As to today - a day of boycotting -- fine. So far, I don't see anyone suffering here. If Mexicans do not want to work, so what! I really believe that there are plenty of others who would -- including illegal immigrants whose heart lies in doing things correctly. I applaud those illegal immigrants who sent in their taxes on April 15. Those are the people that deserve to be here. Those are the immigrants we welcome in. Not because they are paying taxes, though that too is good, but because they are doing things according to the law.

San Joaquin Valley
I keep hearing that our fruits will rot (big business in our central San Joaquin Valley) and that without Mexicans, we will have to import fruits and vegetables and the prices would be ridiculous. Don't we import bananas now? They're only 50 cents a pound. Of course, all of a sudden, the supply and demand situation will take over. That's OK. Maybe we'll go back to people growing their own vegetables. Farmers' Markets will gain in popularity. Who knows, maybe the corner vegetable stand will make a comeback. (OK, very unlikely - but it is nice to dream)

I do not mind paying a little more for lettuce, tomatoes and fruits -- if it meant that illegal aliens stopped crossing our borders.
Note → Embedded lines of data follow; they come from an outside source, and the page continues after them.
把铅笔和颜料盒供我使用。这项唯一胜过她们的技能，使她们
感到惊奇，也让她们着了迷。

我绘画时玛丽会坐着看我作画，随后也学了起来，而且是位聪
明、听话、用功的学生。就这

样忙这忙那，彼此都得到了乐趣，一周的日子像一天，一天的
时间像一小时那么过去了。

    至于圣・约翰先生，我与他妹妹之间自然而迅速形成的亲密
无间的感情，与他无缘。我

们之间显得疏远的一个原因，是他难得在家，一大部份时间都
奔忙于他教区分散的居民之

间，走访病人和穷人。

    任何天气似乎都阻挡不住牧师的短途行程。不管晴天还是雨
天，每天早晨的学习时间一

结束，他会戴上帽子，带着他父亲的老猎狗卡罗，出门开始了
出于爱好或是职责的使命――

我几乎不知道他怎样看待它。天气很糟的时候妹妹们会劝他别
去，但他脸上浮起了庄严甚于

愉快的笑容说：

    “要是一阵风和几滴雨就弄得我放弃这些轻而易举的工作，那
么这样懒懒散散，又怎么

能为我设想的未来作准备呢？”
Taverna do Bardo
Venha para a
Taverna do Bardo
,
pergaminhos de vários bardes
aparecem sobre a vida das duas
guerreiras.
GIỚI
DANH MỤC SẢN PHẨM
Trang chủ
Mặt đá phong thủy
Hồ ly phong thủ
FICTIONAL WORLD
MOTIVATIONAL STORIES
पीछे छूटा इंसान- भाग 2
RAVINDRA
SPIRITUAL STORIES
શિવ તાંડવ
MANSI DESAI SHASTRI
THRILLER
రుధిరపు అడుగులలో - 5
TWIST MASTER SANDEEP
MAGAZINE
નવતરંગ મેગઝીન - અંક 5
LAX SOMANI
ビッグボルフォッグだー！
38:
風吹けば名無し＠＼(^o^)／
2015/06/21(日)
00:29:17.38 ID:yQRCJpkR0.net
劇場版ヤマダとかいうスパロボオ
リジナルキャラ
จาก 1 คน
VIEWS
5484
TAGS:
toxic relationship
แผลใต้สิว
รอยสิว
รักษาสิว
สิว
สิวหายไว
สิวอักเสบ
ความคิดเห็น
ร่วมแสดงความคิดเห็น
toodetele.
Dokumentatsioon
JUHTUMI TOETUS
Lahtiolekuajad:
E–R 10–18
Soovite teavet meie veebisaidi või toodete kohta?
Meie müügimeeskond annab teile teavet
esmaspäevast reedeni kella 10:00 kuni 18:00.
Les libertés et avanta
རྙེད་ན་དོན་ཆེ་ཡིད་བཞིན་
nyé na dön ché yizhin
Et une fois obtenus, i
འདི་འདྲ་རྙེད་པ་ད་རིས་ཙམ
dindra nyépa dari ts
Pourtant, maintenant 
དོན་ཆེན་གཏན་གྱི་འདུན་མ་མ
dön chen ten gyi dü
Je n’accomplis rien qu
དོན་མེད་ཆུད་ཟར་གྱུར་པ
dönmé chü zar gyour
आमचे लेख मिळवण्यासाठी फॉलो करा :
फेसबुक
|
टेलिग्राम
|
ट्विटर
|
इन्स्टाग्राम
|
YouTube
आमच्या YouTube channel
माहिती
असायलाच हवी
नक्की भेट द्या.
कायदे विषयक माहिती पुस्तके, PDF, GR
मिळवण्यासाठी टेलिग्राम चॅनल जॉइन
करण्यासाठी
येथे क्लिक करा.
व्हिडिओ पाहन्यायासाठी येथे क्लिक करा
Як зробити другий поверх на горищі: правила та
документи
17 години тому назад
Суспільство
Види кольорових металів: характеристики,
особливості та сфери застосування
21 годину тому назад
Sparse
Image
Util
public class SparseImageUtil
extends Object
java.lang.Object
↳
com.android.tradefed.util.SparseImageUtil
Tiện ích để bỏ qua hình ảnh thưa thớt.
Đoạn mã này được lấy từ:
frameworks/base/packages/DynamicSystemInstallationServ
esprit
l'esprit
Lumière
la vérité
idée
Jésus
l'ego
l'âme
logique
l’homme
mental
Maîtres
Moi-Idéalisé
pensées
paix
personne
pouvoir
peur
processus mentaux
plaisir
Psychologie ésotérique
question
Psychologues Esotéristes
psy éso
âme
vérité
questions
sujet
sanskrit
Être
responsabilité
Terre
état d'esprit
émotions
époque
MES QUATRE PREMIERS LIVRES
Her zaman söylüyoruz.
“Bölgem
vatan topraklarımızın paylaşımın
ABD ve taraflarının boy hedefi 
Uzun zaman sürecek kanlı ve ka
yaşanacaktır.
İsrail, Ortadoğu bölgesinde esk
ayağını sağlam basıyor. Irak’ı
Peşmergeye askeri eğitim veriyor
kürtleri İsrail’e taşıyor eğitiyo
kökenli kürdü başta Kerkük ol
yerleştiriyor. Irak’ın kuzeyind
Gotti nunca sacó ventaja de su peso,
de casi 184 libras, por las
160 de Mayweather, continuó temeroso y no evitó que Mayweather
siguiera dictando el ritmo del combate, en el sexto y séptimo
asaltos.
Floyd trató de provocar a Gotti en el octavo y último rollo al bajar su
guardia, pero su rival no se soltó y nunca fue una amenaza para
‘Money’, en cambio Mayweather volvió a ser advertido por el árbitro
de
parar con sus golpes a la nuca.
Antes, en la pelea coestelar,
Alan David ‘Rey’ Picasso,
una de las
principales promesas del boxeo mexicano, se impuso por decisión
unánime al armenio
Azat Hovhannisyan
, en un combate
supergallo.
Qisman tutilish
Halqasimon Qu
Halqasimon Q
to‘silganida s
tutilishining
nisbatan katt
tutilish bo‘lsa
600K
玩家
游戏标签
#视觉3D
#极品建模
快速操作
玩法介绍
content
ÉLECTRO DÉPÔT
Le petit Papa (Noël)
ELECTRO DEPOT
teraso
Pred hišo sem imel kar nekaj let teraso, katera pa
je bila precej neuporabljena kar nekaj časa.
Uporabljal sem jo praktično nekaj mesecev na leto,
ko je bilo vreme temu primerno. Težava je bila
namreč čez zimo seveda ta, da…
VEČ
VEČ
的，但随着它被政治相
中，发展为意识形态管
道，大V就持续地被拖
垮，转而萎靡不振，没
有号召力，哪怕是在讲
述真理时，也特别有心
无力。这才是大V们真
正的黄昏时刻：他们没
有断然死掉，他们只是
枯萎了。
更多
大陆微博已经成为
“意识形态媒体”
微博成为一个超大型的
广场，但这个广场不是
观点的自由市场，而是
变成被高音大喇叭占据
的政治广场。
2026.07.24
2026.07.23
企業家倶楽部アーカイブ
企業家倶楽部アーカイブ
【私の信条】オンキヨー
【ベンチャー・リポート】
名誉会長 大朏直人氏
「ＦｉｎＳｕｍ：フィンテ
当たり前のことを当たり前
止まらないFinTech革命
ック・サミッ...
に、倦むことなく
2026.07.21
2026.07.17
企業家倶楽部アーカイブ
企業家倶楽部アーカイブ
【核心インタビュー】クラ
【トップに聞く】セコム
I am really concerned as to what this country will do in the near future with so many illegals here -- you can only feed so many mouths. I also worry about social security. Many of these people have been here working since the 70's (by the way, those people I believe should be allowed to stay) and they will soon be of retirement age. Where is all this money going to come from? I know many of them have been paying social security but what really worries me are all of the people that will suddenly qualify for medical cards.

And speaking of, I find it frustrating that I struggle with health issues while all of these people are handed a carta blanche card on a silver platter -- free medical, free dental, free prescriptions, free lab work and free hospitalization. My child's last hospitalization took me three years to pay off.

I heard on the news about white people (and a few Americans of Mexican descent) in Mexico who have a boycott of their own going on out there today -- in protest of the Mexicans out here who are marching.

They are calling it a Day Without A Gringo -- I love it!

These people are refusing to go out to eat or shop today. On any given day, Sam's Club and other such industries out there are filled with the Gringos -- not today. Don't you just love it?

In the meantime, I'm watching the news. We're still alive, aren't we? The world didn't stop because the Mexican refused to work. How long can they be off? I heard one man who immigrated from Central America quoted on television saying that if he loses his job, it is worth it. He is there supporting his fellow illegals.

Yea? Tell that to his family! See if they think it is worth it.